薬剤師になったの?薬学部を卒業した友達の話

高校の同期が薬学部に進学しました。
クラスも部活も同じ、毎日一緒に登校する親しい友達でした。
彼はクラスでトップレベルの秀才で、追試常連の私とは対照的でした。
彼は岐阜に、私は横浜に大学進学したので徐々に疎遠になりました。
それでも大学を卒業するまでは、3か月に一回くらいのペースでLINEして日々の暮らしを報告しあっていました。
文系の私にとって、理系の彼の「実験が大変だ」とか「レポートを徹夜で書かなければいけない」という悩みはピンと来ませんでした。
【薬学】と考えると、薬局の薬剤師さんしか思い浮かばず、私と薬剤師さんとのやりとりといえば、薬を処方してもらうときに飲み方を聞くくらいでした。
それも診察の際にお医者さんに説明を受けることの反復で、体調が悪くてすぐにでも家に帰って寝たい時に、数十分前にすでに聞いている話をもう一度薬剤師から聞くのは煩わしくて辛いなあと思っていました。
涼しい顔をして仕事している薬剤師さんも、学生時代は彼のように大変だったのかな、と私は薬剤師さんの大変さも知らずに思っていました。
薬剤師の仕事が実際にどのようなものなのか気になって調べたこともあります。
私が調べたサイトでは処方箋内容のチェックの仕事についても書かれていました。
例えば薬が頓服で処方された時は何回までなら保険適用できるのか、そういった内容です。
頓服 何回まで」などで検索すると分かるとおり、どうやらこれらは明確な基準もないようで、処方全体の日数や過去の例、また場合によっては都道府県によってもレセプトがとおるかどうか変わってくるようです。

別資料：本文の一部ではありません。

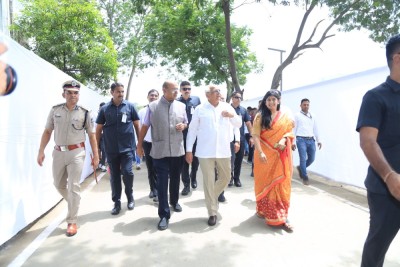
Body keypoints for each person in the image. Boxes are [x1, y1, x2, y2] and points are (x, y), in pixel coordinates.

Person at [356, 34, 400, 267]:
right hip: (386, 190)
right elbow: (368, 142)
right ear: (397, 59)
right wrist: (390, 177)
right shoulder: (375, 97)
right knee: (377, 248)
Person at [37, 80, 99, 237]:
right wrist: (41, 151)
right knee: (58, 184)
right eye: (69, 92)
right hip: (58, 152)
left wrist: (96, 156)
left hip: (76, 152)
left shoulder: (85, 113)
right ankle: (74, 201)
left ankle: (72, 221)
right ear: (63, 94)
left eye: (76, 92)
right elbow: (47, 131)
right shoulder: (55, 110)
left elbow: (92, 136)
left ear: (79, 95)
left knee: (73, 186)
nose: (73, 95)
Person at [186, 85, 241, 226]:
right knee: (208, 181)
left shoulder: (227, 107)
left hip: (223, 150)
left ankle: (211, 197)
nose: (218, 94)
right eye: (215, 92)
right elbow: (192, 130)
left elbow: (238, 124)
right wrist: (189, 150)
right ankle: (212, 212)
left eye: (219, 91)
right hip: (205, 151)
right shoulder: (200, 109)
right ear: (208, 95)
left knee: (226, 177)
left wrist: (231, 115)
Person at [137, 81, 188, 231]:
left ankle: (174, 201)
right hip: (160, 151)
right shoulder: (153, 107)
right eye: (173, 90)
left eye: (177, 90)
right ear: (164, 90)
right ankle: (164, 215)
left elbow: (186, 122)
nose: (176, 92)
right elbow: (145, 126)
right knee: (161, 183)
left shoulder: (182, 106)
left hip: (177, 150)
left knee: (175, 179)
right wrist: (139, 146)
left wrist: (184, 126)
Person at [252, 89, 295, 233]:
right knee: (264, 182)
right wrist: (260, 152)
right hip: (264, 156)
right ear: (265, 102)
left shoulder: (285, 116)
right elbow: (256, 136)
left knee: (280, 184)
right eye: (268, 99)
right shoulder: (259, 116)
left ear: (279, 101)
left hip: (280, 156)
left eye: (273, 99)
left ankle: (281, 216)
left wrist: (283, 139)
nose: (271, 102)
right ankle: (264, 210)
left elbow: (289, 132)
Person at [96, 82, 140, 215]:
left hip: (127, 148)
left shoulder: (130, 107)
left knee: (128, 173)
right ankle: (117, 202)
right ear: (112, 93)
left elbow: (137, 126)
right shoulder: (104, 109)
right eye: (118, 92)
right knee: (114, 176)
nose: (121, 94)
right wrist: (97, 148)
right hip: (111, 149)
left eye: (122, 91)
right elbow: (98, 129)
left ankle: (130, 197)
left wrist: (140, 144)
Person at [177, 81, 201, 196]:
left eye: (189, 88)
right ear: (180, 90)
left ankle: (194, 177)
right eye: (184, 88)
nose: (187, 90)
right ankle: (186, 185)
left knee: (195, 160)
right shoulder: (176, 102)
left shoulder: (196, 100)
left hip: (195, 135)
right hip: (182, 135)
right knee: (184, 162)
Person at [291, 98, 322, 185]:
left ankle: (301, 168)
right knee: (303, 158)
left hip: (311, 140)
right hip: (301, 140)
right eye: (304, 104)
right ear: (300, 105)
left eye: (307, 105)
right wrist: (293, 142)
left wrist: (319, 140)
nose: (306, 106)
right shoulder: (296, 115)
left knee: (312, 158)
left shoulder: (313, 115)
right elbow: (294, 129)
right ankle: (305, 177)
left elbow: (316, 128)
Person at [138, 89, 159, 202]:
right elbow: (140, 129)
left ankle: (160, 190)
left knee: (159, 168)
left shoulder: (161, 110)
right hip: (147, 143)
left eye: (156, 96)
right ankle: (153, 189)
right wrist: (139, 145)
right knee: (150, 168)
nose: (153, 97)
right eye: (151, 95)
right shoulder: (142, 111)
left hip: (159, 144)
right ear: (147, 97)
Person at [229, 91, 253, 187]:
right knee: (230, 160)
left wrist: (251, 136)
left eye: (240, 98)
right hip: (229, 139)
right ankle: (229, 178)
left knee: (239, 160)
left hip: (241, 139)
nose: (239, 99)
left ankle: (236, 178)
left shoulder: (243, 110)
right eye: (236, 97)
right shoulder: (227, 108)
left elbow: (248, 124)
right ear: (232, 98)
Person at [97, 102, 107, 172]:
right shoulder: (96, 115)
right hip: (97, 135)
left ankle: (102, 164)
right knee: (97, 149)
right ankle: (99, 163)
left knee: (104, 150)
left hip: (104, 136)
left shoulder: (107, 115)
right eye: (101, 108)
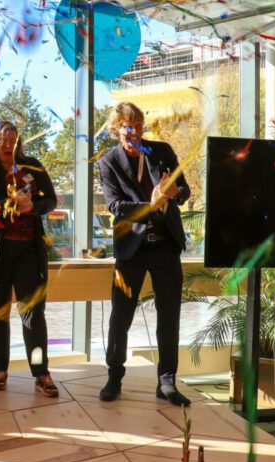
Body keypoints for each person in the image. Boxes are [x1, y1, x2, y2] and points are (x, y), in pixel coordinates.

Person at [97, 101, 192, 406]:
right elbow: (116, 206)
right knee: (120, 316)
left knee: (169, 317)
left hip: (166, 246)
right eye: (129, 127)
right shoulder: (108, 162)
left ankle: (167, 381)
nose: (136, 131)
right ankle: (114, 376)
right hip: (131, 251)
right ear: (116, 130)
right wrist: (150, 205)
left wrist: (175, 192)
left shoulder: (161, 151)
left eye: (139, 125)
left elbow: (185, 190)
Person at [0, 121, 59, 398]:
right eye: (3, 138)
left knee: (34, 315)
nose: (8, 143)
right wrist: (11, 204)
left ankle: (41, 372)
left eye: (13, 139)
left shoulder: (32, 166)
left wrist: (33, 206)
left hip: (29, 252)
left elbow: (51, 200)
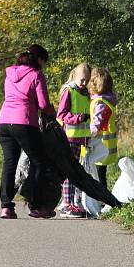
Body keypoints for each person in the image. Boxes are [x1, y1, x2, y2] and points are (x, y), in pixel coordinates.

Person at [0, 44, 57, 219]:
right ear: (38, 59)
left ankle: (6, 207)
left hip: (4, 122)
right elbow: (44, 105)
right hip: (24, 123)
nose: (43, 66)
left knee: (9, 163)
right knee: (39, 163)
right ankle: (36, 206)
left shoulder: (9, 75)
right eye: (43, 62)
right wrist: (53, 114)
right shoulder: (36, 75)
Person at [56, 63, 92, 217]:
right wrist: (78, 118)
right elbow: (61, 114)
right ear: (75, 76)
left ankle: (73, 202)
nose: (84, 83)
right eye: (82, 80)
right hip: (70, 137)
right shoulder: (69, 91)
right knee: (69, 171)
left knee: (76, 172)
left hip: (81, 139)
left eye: (87, 80)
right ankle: (66, 204)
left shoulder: (85, 93)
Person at [88, 67, 118, 190]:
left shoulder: (99, 102)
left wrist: (87, 135)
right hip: (106, 145)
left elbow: (96, 123)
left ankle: (103, 200)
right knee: (101, 175)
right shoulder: (108, 99)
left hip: (99, 144)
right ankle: (104, 199)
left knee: (99, 177)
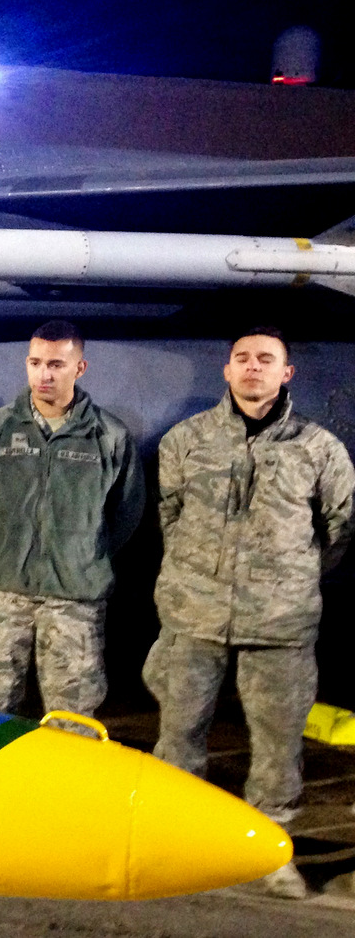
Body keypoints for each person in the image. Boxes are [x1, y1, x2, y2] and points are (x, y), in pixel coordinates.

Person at [143, 327, 353, 899]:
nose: (252, 367)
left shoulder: (319, 448)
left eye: (266, 359)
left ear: (288, 373)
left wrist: (284, 581)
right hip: (194, 616)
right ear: (226, 371)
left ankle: (269, 852)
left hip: (279, 624)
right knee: (179, 738)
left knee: (278, 747)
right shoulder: (186, 441)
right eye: (242, 358)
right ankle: (176, 846)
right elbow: (171, 514)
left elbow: (337, 531)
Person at [0, 320, 144, 727]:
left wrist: (83, 557)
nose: (45, 374)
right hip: (1, 596)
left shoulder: (108, 436)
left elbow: (126, 513)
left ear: (80, 368)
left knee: (72, 720)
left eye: (57, 364)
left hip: (74, 599)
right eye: (36, 362)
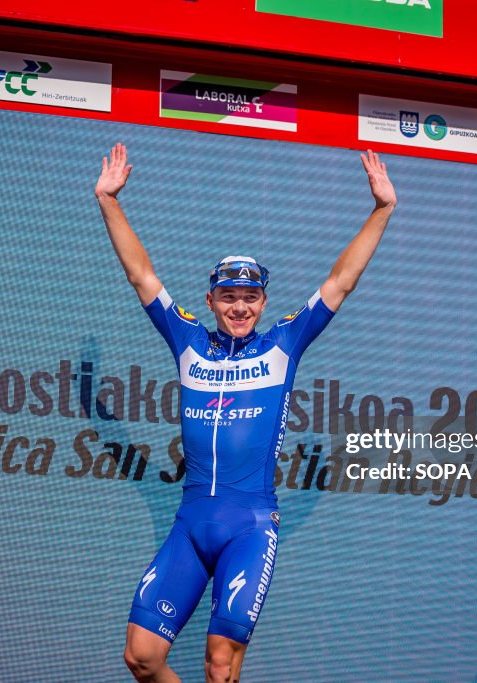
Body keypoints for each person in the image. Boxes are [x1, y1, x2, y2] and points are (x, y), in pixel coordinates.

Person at [94, 142, 397, 683]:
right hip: (191, 524)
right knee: (141, 658)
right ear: (210, 300)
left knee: (220, 665)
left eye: (250, 297)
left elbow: (340, 282)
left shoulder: (283, 343)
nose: (240, 307)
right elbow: (141, 276)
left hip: (250, 526)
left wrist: (381, 209)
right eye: (229, 296)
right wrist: (109, 200)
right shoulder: (187, 340)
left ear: (262, 302)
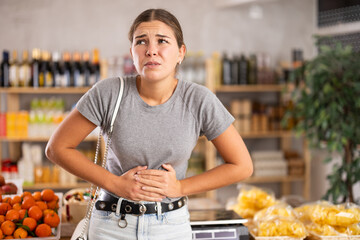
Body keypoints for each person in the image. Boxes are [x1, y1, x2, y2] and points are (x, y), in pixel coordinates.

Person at [46, 8, 253, 240]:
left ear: (180, 52)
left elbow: (242, 165)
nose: (151, 50)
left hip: (171, 226)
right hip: (111, 225)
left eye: (162, 41)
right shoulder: (109, 92)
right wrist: (116, 184)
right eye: (141, 42)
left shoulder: (199, 100)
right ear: (132, 52)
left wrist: (181, 188)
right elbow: (57, 148)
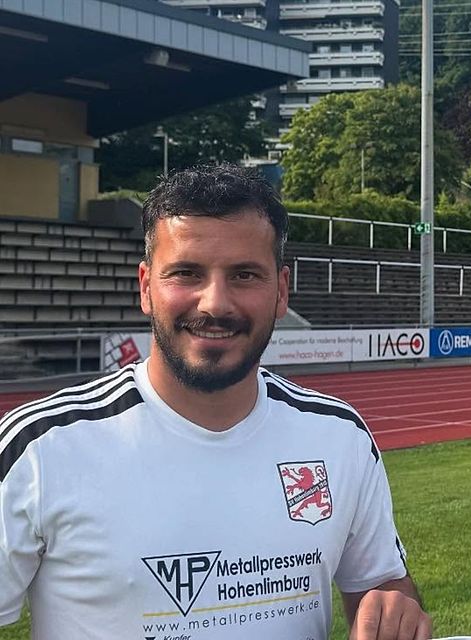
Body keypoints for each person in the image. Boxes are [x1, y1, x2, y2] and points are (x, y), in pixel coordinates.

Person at [0, 165, 431, 640]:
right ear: (146, 287)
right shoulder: (40, 450)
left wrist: (394, 610)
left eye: (245, 275)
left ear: (281, 291)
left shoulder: (338, 436)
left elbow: (383, 588)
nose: (214, 303)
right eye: (186, 273)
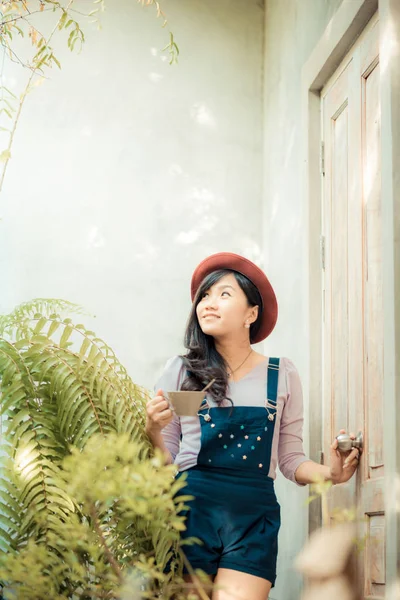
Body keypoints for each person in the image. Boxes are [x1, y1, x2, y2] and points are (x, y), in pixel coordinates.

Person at [145, 252, 361, 600]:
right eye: (204, 296)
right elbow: (164, 460)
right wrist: (154, 429)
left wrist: (331, 474)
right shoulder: (181, 370)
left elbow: (290, 458)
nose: (208, 304)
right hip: (189, 512)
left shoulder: (281, 374)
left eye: (223, 294)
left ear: (251, 313)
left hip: (252, 517)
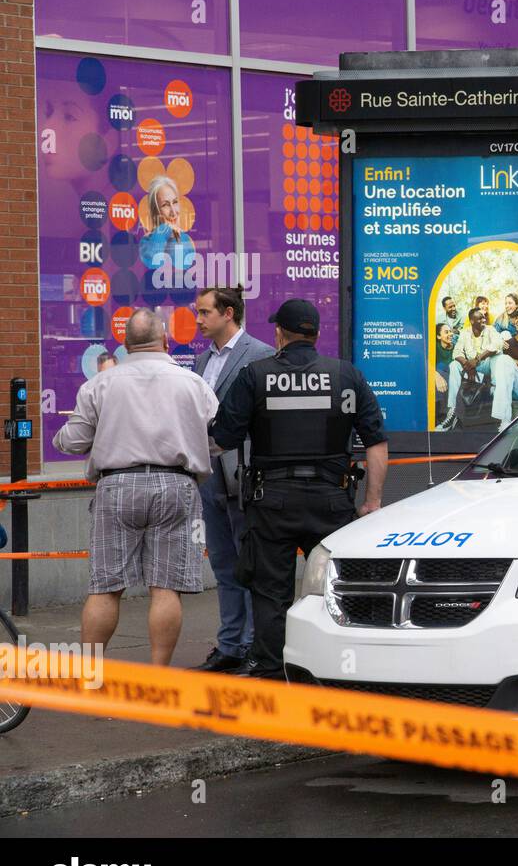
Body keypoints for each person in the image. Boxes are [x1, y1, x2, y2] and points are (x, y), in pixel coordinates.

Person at [211, 299, 388, 679]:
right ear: (317, 334)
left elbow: (223, 439)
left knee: (271, 592)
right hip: (331, 501)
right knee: (337, 588)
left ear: (280, 334)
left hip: (271, 502)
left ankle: (271, 669)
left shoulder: (255, 375)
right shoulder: (346, 375)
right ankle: (345, 665)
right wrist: (372, 502)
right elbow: (375, 440)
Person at [53, 308, 218, 665]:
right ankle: (157, 678)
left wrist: (64, 436)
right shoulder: (192, 384)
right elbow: (217, 438)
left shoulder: (99, 384)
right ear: (165, 341)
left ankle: (91, 675)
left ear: (125, 344)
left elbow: (73, 441)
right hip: (177, 485)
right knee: (166, 587)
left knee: (105, 588)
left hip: (117, 485)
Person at [189, 286, 275, 673]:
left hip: (244, 472)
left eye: (205, 312)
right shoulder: (202, 360)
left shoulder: (260, 355)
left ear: (228, 313)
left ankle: (256, 647)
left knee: (250, 565)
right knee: (224, 564)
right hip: (209, 474)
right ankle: (229, 644)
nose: (199, 320)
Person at [439, 306, 518, 433]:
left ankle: (500, 408)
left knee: (498, 358)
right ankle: (453, 410)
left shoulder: (490, 329)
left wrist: (476, 360)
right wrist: (468, 364)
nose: (484, 319)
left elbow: (497, 345)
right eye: (480, 318)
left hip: (488, 365)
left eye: (484, 317)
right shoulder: (465, 333)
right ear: (472, 320)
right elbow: (457, 352)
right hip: (473, 368)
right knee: (454, 365)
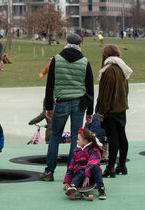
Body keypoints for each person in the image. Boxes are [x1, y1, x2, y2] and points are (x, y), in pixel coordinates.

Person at [39, 34, 94, 182]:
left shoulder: (56, 60)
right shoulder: (85, 62)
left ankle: (49, 171)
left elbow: (49, 85)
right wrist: (90, 111)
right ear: (80, 45)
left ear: (66, 43)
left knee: (55, 137)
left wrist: (49, 107)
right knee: (75, 138)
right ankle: (73, 172)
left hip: (62, 102)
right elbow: (90, 89)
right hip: (79, 104)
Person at [96, 45, 132, 178]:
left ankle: (110, 166)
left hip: (111, 109)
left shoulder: (109, 70)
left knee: (113, 138)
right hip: (121, 107)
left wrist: (101, 112)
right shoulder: (122, 68)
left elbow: (105, 94)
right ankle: (121, 164)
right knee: (122, 135)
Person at [62, 128, 106, 200]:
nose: (76, 141)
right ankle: (73, 186)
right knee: (80, 171)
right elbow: (71, 166)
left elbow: (92, 163)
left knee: (95, 167)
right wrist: (67, 181)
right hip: (80, 176)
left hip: (91, 176)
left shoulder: (94, 149)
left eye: (78, 139)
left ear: (85, 141)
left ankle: (101, 189)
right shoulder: (76, 151)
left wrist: (87, 176)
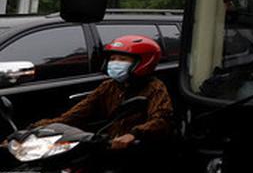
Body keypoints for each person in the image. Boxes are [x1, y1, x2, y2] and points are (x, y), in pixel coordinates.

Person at [31, 36, 173, 150]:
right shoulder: (108, 86)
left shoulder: (155, 88)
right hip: (107, 145)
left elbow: (161, 119)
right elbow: (77, 113)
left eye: (123, 59)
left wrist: (133, 135)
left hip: (139, 150)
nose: (115, 63)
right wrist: (37, 129)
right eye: (112, 59)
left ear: (143, 63)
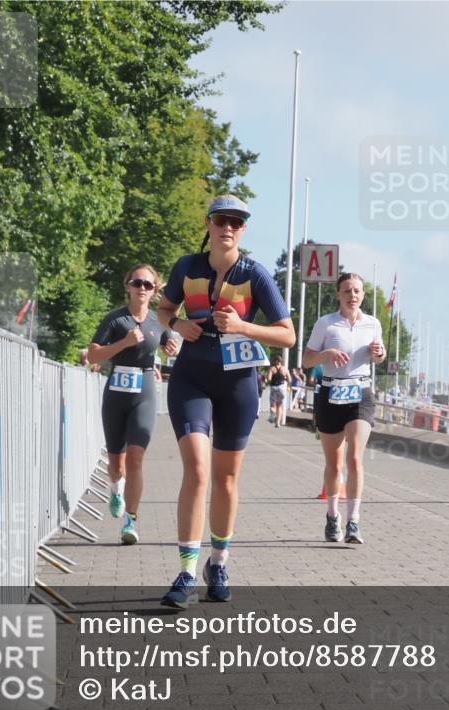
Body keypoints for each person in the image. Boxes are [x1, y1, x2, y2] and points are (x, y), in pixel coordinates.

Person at [156, 195, 294, 608]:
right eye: (221, 220)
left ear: (243, 230)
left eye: (236, 222)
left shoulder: (255, 274)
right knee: (197, 471)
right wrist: (179, 323)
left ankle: (219, 562)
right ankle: (185, 572)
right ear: (209, 223)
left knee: (226, 479)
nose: (228, 227)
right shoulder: (187, 267)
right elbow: (163, 310)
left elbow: (287, 334)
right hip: (192, 376)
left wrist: (243, 325)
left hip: (237, 382)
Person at [87, 264, 180, 544]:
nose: (142, 288)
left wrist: (170, 346)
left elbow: (168, 341)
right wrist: (124, 343)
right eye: (137, 283)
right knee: (117, 463)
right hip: (116, 391)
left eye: (148, 285)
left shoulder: (158, 320)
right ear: (127, 286)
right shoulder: (115, 320)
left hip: (145, 391)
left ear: (154, 291)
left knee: (136, 456)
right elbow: (93, 356)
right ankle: (116, 487)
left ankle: (131, 520)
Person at [303, 272, 386, 545]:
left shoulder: (372, 324)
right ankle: (332, 516)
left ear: (363, 295)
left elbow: (379, 356)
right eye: (347, 290)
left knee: (354, 459)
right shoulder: (326, 324)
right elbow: (306, 360)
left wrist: (378, 353)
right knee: (334, 463)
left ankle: (354, 521)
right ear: (338, 294)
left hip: (360, 393)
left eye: (357, 291)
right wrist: (325, 355)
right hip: (331, 392)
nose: (353, 295)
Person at [266, 356, 290, 427]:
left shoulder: (272, 368)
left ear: (275, 361)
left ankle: (272, 414)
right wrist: (286, 382)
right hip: (282, 388)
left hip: (274, 387)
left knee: (273, 404)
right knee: (279, 405)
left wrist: (269, 379)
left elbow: (269, 378)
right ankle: (278, 423)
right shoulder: (285, 369)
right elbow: (290, 379)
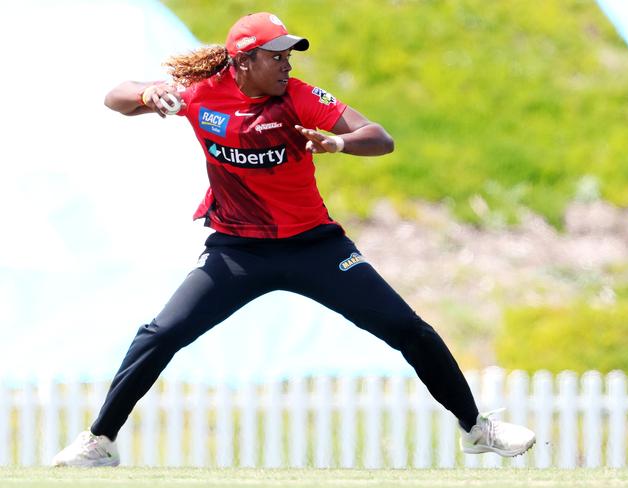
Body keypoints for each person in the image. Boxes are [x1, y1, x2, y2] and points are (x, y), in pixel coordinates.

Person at [52, 12, 535, 467]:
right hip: (237, 251)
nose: (287, 65)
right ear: (243, 61)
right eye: (276, 56)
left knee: (408, 330)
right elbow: (116, 95)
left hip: (315, 249)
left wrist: (339, 143)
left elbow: (380, 136)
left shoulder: (299, 97)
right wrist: (152, 94)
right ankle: (101, 441)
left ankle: (476, 429)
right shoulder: (201, 94)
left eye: (289, 55)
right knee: (160, 335)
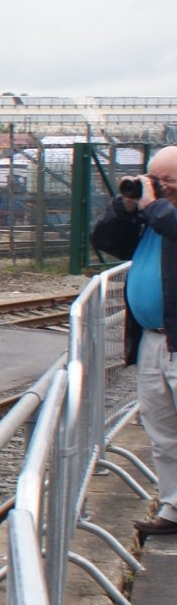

このような細かい知識や経験、さらに洞察力などが要求される薬剤師はやはり大変だなと思いました。
私が大学を卒業して働き始めても、2年間彼は学生でした。
大学院に進学したのか、それとも最初から6年制の学部なのか、そんなこともわからない私でした。
新卒1年目の年末、部活の同窓会にて、日々営業ノルマに追われる私の生活を武勇伝風に語りました。
彼は大変そうだな、と静かに聞いてくれました。
今思えば、入社1年目の新人のノルマなど大したことなく、それを大げさに話して恥ずかしい思いです。
もしかしたら彼のほうが日々勉強に追われ、大変だったのかもな、と思います。
2年後、彼も就職しました。
大手医薬品メーカーに就職したとのことでした。
これも部活の同窓会で話しました。
この時はもうコロナ禍でそれぞれの家からのオンライン同窓会でした。
薬剤師になったんじゃないの?そう質問すると、研究職で治験が終わった薬の大量生産する部署にいる、と回答されました。
もう少し詳しく仕事内容を話してくれましたが、全くもってちんぷんかんぷんでした。
他にも理系の同期がいて、化粧品メーカーでファンデーションの研究をしてる、とか音響メーカーでイヤホンの内部構造を研究してる、とか仕事の内容を聞いたけれど、どれもピンとこない。
唯一よくわかったのは文系卒のカーディーラーの話でした。
でも研究職に就いている友達は全員、社会に貢献している風で頼もしく、うらやましくありました。
そりゃ、大学の時に私が毎日飲み会してた時も、レポート書いてたんだから、報われてるわけだよなあと思いました。
それから今からでも何か資格をとって理系の皆さんに近づこうと机に向かうようになりました。